The final reproach of the saints, when truth itself is branded as hate.
From the earliest days of the church, the saints of God have endured the reproach of being called what they are not. To stand for truth has always been to invite slander, and to speak the Word of God faithfully has never been received without hostility. As Jesus Himself said, “Blessed are you when they revile and persecute you, and say all kinds of evil against you falsely for My sake” (Matthew 5:11). History testifies that the righteous have consistently been accused of hatred, malice, and cruelty when, in reality, they were bearing witness to the love and holiness of God.
In our present age, particularly since the cultural shifts of the early twenty-first century, a new distortion has arisen. It is no longer permissible in much of society to disagree with the prevailing moral fashions without being branded a hater. A deliberate conflation has been made between disagreement and hatred, as if to question the legitimacy of homosexual practice or transgender ideology were to harbor malice against those who embrace it. But disagreement is not hatred. To call sin what Scripture calls sin is not to despise the sinner, but to speak truth in love (Ephesians 4:15), the truth that alone can set men free (John 8:32).

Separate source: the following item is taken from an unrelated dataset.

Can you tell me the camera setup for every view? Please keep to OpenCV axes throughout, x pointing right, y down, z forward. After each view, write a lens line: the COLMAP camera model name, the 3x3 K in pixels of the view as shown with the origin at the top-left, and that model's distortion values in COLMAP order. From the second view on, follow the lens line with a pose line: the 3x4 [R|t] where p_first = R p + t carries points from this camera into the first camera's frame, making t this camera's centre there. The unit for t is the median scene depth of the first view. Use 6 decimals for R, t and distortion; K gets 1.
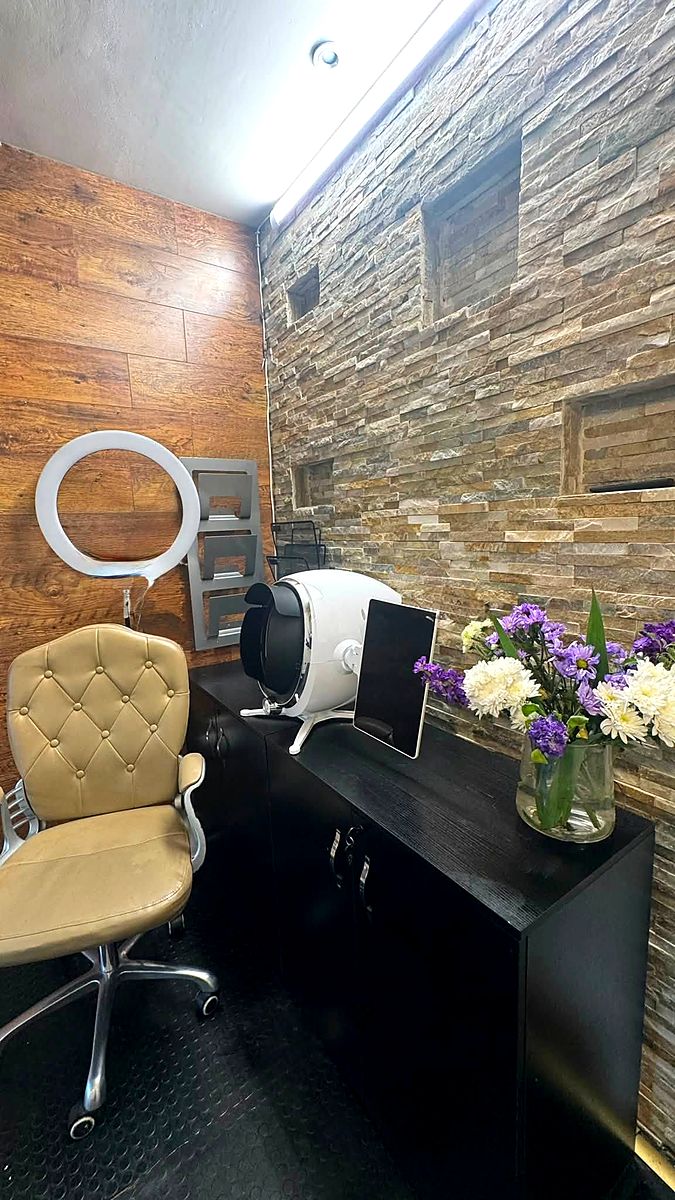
lens RADIAL K [[481.4, 0, 334.4], [0, 481.4, 603.6], [0, 0, 1]] dist [0.000248, -0.000015]
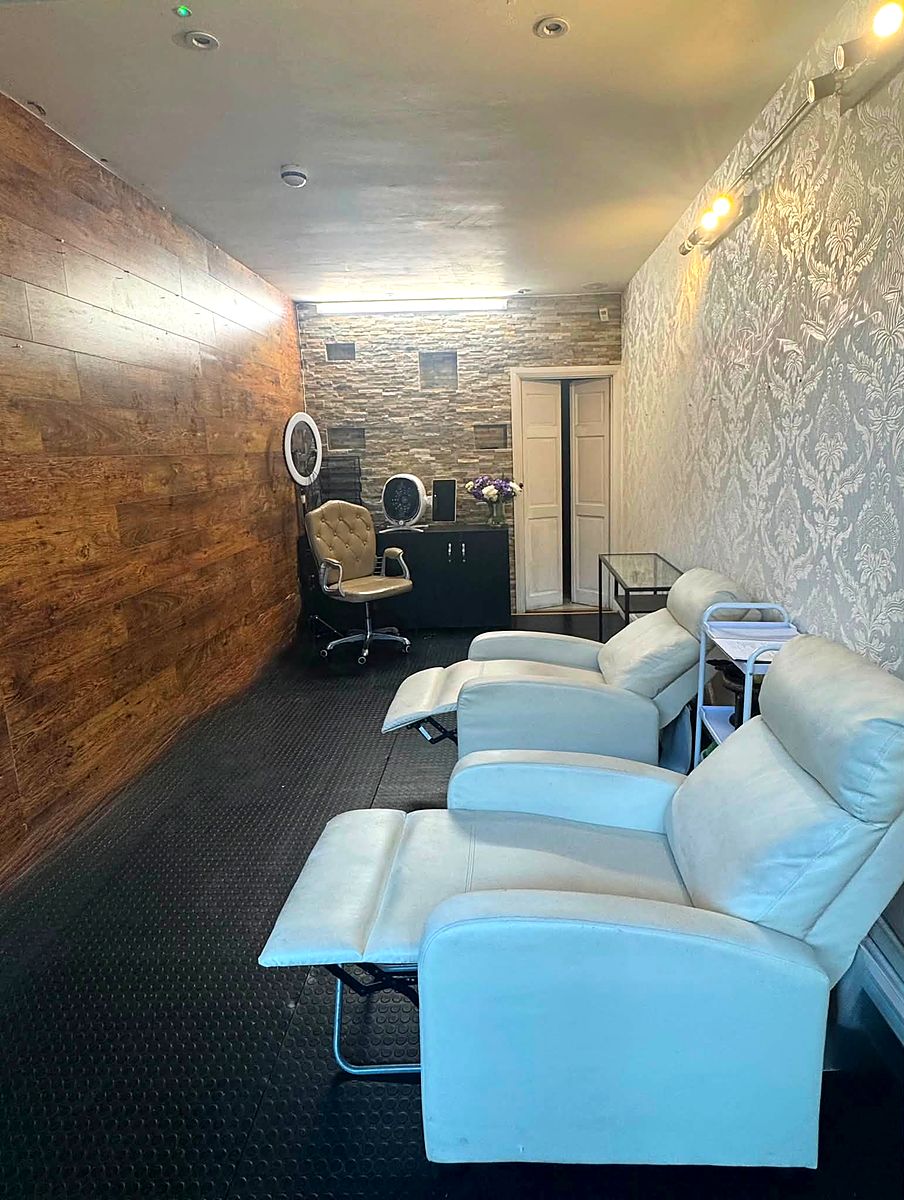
lens RADIAL K [[841.1, 0, 453.8], [0, 841.1, 600.7], [0, 0, 1]] dist [0.002123, 0.000034]
pose [[0.597073, -0.137924, 0.790241, -3.760646], [0.133130, 0.988484, 0.071936, 0.337286], [-0.791062, 0.062254, 0.608560, -2.110871]]
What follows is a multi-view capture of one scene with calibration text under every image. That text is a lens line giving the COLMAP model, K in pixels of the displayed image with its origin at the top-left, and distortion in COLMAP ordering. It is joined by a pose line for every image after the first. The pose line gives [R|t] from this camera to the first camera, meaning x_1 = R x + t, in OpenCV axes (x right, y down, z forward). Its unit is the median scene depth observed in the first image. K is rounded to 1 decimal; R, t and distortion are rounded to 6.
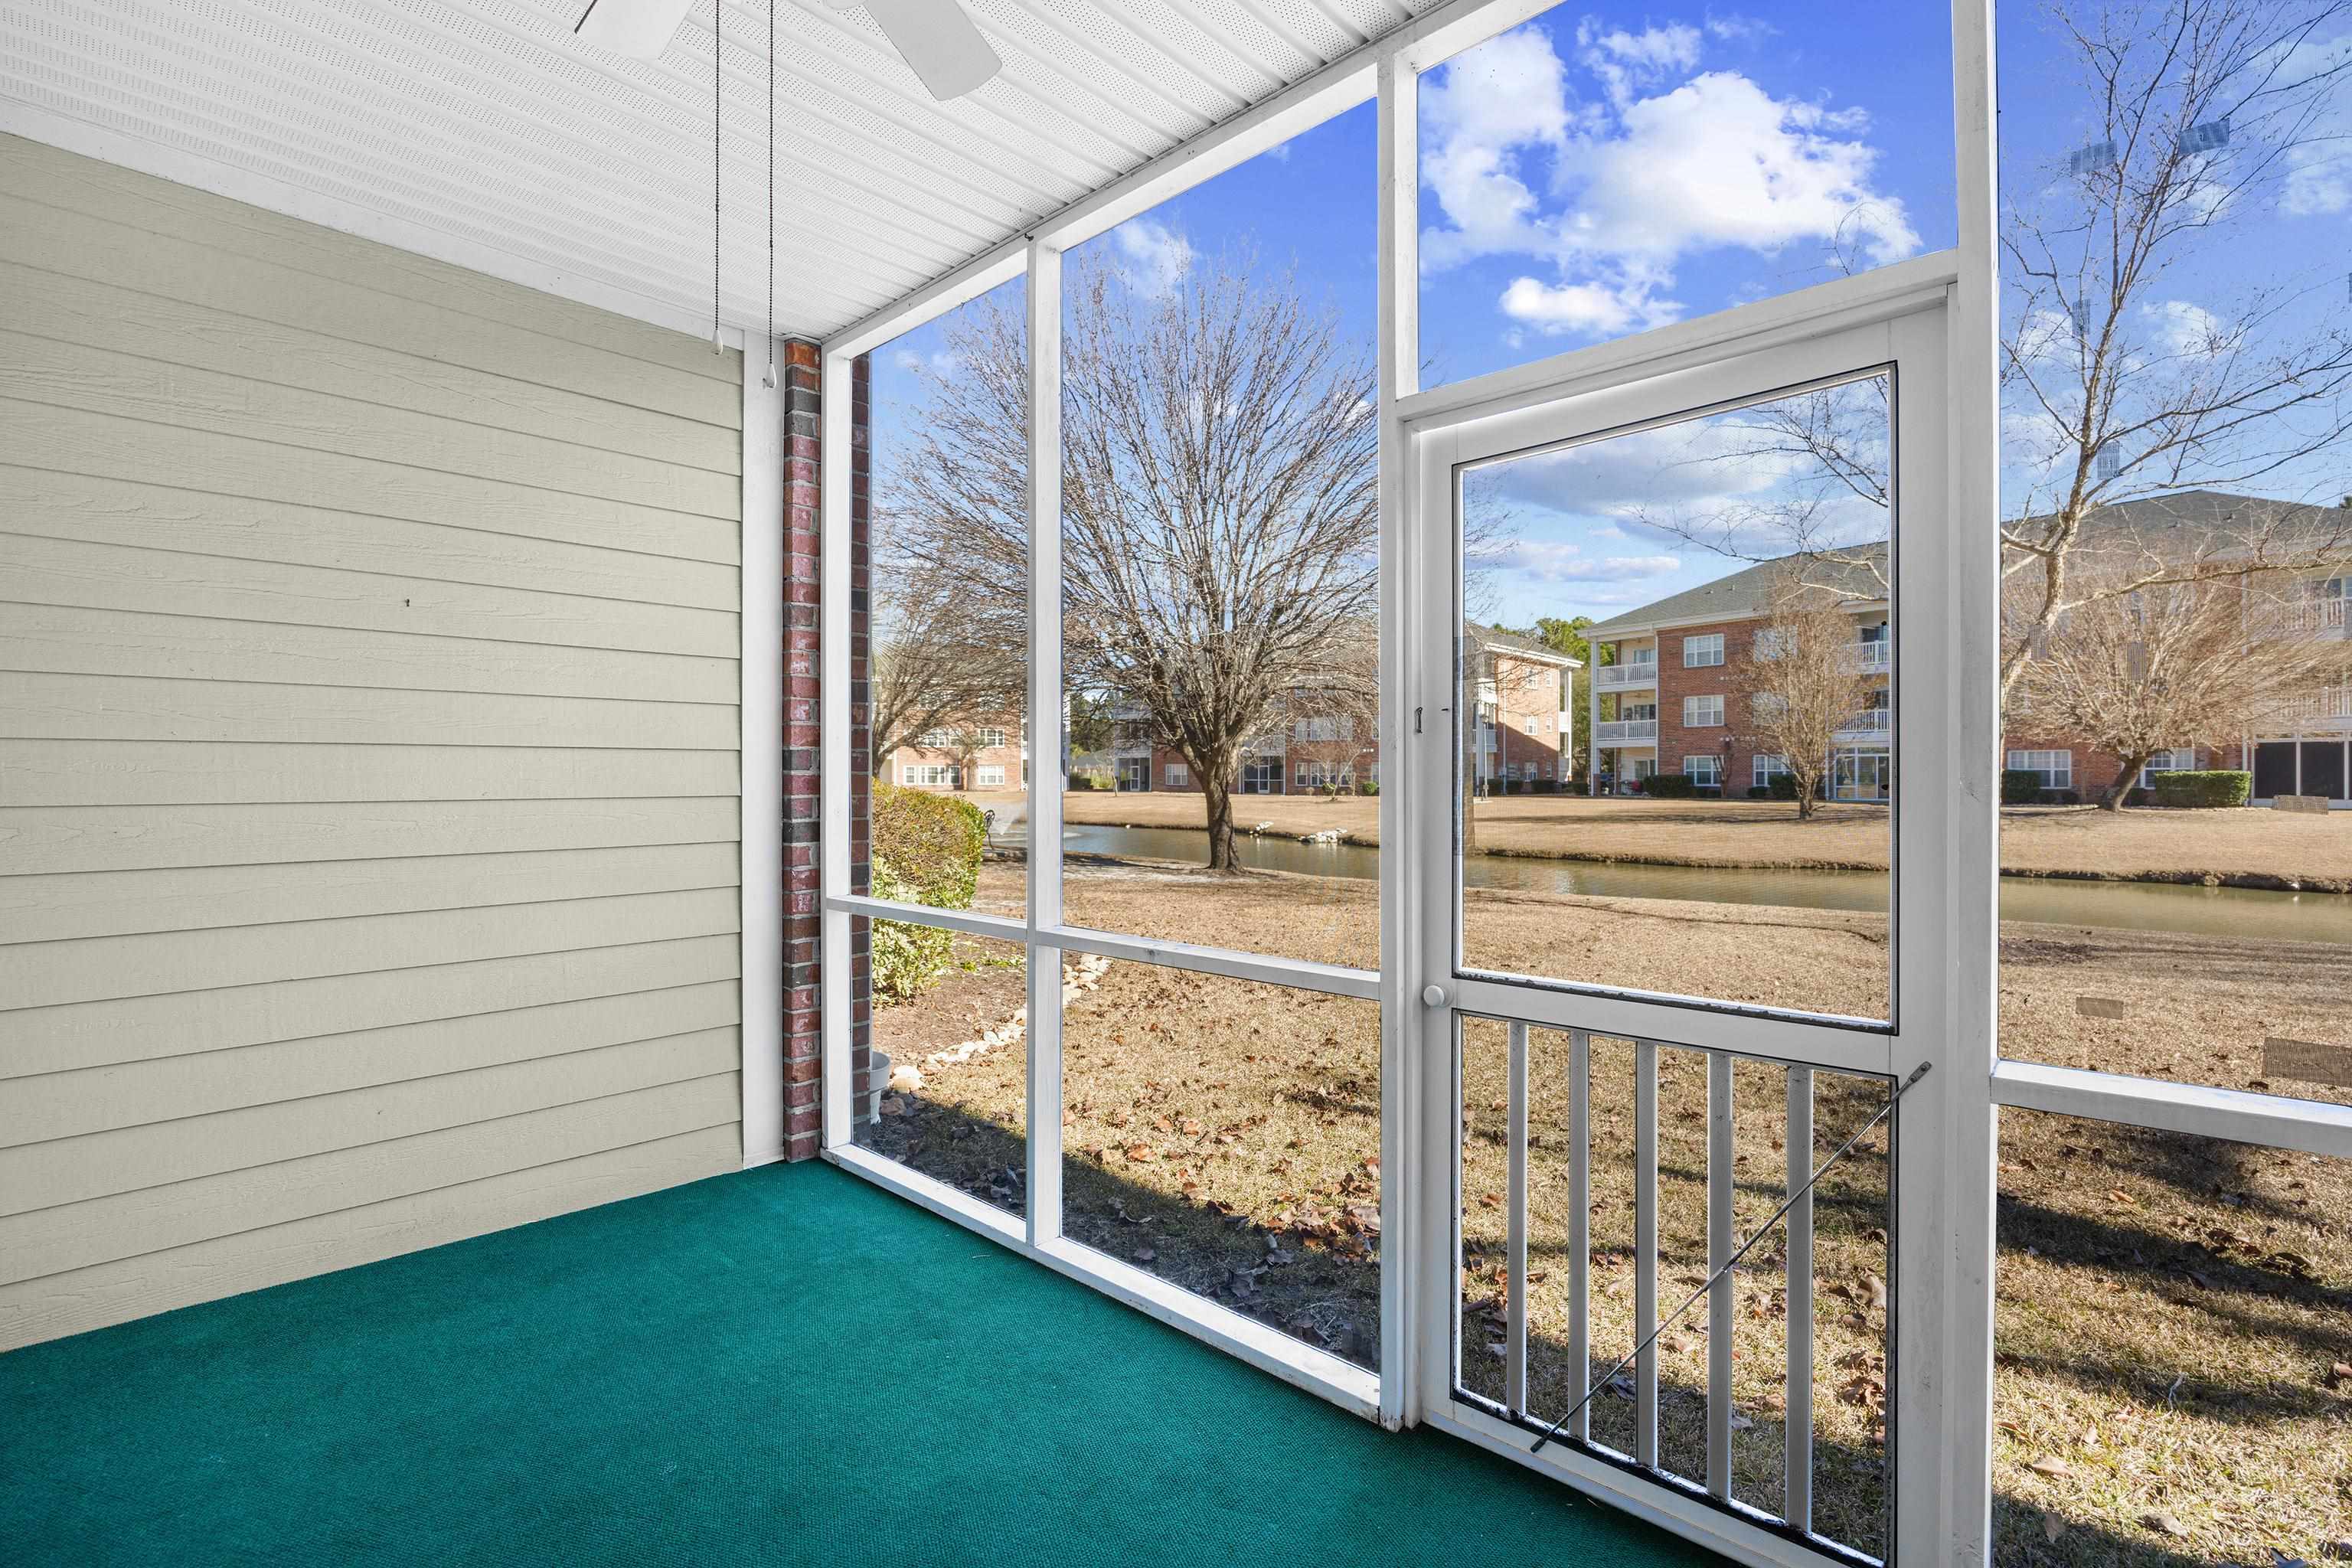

This inversion of meaning is no accident. It is the inevitable fruit of a culture that prefers sentimentality over truth, appearance over substance, and human approval over divine authority. The saints of God must see it for what it is: an attempt by the spirit of the age to silence the proclamation of the gospel by weaponizing false accusation. For if every Christian who holds to biblical teaching is deemed a “hater,” then every genuine believer is, by that definition, worthy of scorn and—according to some—even worthy of destruction.
And make no mistake, saint: the false accusers of the brethren have almost always come from within the ranks of what calls itself Christendom. Nearly all the martyrs of the last two thousand years were condemned at the insistence of religious institutions, who sought to preserve their own influence and protect their own power. Secular authorities and atheists may join in, but the fiercest opposition is often religious. Those who speak the truth boldly are always a danger to the religious establishment, because they expose its corruption, its hypocrisy, and its lifeless form. And so the institutions respond either by silencing themselves in cowardice or by attacking the voices of truth with fury—denouncing, separating, and historically, even putting to death those who dared to stand in the light of God’s Word.
This is the way of religion versus relationship. It has always been so, and it will always be so until the end of the age. Jesus reserved His harshest words not for pagans or atheists, but for the Pharisees, the Sadducees, and the scribes—the religious authorities of His day (Matthew 23). Though divided among themselves, Pharisees and Sadducees, Herodians and Zealots, even Rome itself, found common cause in their hatred of Christ. In an unholy alliance, they conspired to destroy Him because His very presence threatened every institution and every system of control. And kill Him they did.
That same religious spirit has not died. It has persisted through the centuries, raising its hand against prophets, apostles, reformers, and martyrs. And it remains strong today. As the end draws nearer, that spirit will only intensify, aligning with worldly powers to silence, discredit, and ultimately destroy those who walk in genuine relationship with the Lord Jesus Christ. For “the time is coming when whoever kills you will think he offers God service” (John 16:2).
Therefore, the genuine saint must not shrink back. He or she must understand that as the darkness increases, so too will the accusations, the betrayals, and the persecutions. Yet none of this is strange, for our Lord told us beforehand: “If the world hates you, you know that it hated Me before it hated you” (John 15:18). The darkness hates the light and will always seek to extinguish it (John 3:19–20).
But take heart. The slanders of men are but passing shadows. The record of heaven is clear, and the Judge of all the earth will vindicate His people. To be falsely accused is grievous, yes, but it is also glorious—it means we are walking in the footsteps of prophets, apostles, martyrs, and of Christ Himself, who “was despised and rejected by men, a Man of sorrows and acquainted with grief” (Isaiah 53:3).
So let the saints stand firm. Let them embrace the reproach of Christ as greater riches than the treasures of Egypt (Hebrews 11:26). For though the world brands them as haters, heaven knows them as beloved, faithful witnesses of the Light. And as the night grows darker, their testimony will shine all the more brightly until the Day dawns and the Morning Star arises in their hearts (2 Peter 1:19).